▸ **INSTRUCTIONS TO FOLLOW**: Your answer must be the data repeated exactly, with no pictures in it.

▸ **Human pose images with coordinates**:
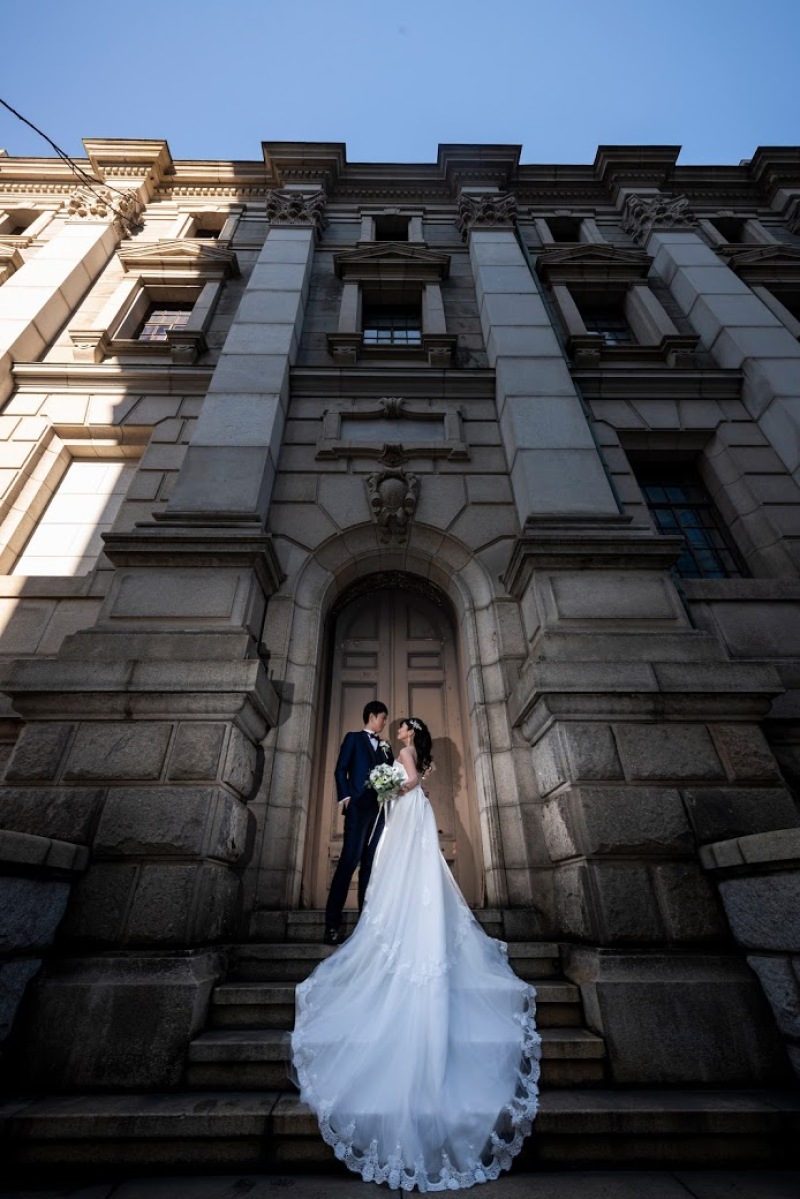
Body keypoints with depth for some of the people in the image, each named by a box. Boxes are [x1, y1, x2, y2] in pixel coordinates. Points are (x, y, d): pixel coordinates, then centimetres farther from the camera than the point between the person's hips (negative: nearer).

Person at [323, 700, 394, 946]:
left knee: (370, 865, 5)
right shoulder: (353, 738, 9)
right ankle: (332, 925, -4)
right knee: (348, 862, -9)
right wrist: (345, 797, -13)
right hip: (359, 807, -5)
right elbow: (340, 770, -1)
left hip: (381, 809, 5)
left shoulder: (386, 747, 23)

▸ **ANSWER TO THE PROBLEM**:
Body keypoints with depth for some of the people in the image, each named by a box. Boxes are [x1, y1, x2, y2] in pixel coordinates. Points are (x, y, d): pixel coordinates, then centimetres farther from the camera than the point between the person's hips (negative: nearer).

Person at [323, 700, 394, 946]:
left knee: (370, 865, 5)
right shoulder: (353, 738, 9)
right ankle: (332, 925, -4)
right knee: (348, 862, -9)
right wrist: (345, 797, -13)
right hip: (359, 807, -5)
right elbow: (340, 770, -1)
left hip: (381, 809, 5)
left shoulder: (386, 747, 23)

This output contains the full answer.